Si ricordi che la mesh ha la funzione di sostituzione fasciale su cui la vagina si
appoggia.

Infine si liberano i bracci laterali dal filo che li tiene avvolti su se stessi. L’estremo libero viene afferrato da uno strumento laparoscopico smusso che viene fatto passare attraverso un tunnel sottoperitoneale che si estende dai fori di ingresso dei trocar laterali ancillari da 5 mm,  posizionati supero-medialmente alle spine ischiatiche superiori anteriori, allo spazio di apertura peritoneale prevescicale, passando al di sotto dei legamenti rotondi.
I bracci laterali vengono quindi distesi tenendo la vagina spinta in alto dalla valva in essa posta e non necessitano di fissaggio alla fascia dei muscoli addominali in quanto autobloccanti.  Si completa l’intervento con la peritoneizzazione.

Bibliografia
Int Urogynecol J. 2016 Feb 17
Incidence and risk factors for mesh erosion after laparoscopic repair of pelvic organ prolapse by lateral suspension with mesh.
Dällenbach , De Oliveira SS ,Marras S, Boulvain M.

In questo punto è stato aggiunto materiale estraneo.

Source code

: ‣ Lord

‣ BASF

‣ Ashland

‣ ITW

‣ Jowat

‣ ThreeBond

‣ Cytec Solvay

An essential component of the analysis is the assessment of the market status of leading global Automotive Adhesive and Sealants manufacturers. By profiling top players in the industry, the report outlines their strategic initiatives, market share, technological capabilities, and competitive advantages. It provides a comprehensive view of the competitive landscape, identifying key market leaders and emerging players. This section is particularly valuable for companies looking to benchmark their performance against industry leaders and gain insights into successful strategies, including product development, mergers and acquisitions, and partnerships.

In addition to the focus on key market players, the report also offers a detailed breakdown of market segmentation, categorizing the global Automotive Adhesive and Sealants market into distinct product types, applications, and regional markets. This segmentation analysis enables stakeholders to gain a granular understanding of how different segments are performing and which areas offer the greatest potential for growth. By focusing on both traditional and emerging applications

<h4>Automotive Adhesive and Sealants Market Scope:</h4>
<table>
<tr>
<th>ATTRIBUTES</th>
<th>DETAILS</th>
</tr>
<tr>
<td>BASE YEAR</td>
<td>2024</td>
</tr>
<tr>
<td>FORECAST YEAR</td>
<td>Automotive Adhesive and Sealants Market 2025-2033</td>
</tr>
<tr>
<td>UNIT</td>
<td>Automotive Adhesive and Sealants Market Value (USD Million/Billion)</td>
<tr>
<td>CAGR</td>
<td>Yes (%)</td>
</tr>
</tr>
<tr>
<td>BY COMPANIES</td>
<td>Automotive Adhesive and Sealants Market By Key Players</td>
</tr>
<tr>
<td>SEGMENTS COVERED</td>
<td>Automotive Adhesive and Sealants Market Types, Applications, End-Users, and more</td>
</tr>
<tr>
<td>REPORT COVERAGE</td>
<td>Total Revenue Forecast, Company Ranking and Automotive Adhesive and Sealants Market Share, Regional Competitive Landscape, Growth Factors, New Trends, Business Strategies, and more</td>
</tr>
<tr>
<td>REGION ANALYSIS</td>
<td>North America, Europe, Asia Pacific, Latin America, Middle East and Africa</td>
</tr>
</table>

J Minim Invasive Gynecol. 2016 Feb 8. pii: S1553-4650(16)
Laparoscopic Lateral Suspension : Benefits of a Cross-shaped Mesh To Treat Difficult Vaginal Vault Prolapse.
Dubuisson J, Veit-Rubin N, Bouquet de Jolinière J, Dubuisson JB.

Arch Gynecol Obstet. 2013 Feb;287(2):307-12.
Laparoscopic repair of vaginal vault prolapse by lateral suspension with mesh.
Dubuisson J, Eperon I, Dällenbach P, Dubuisson JB.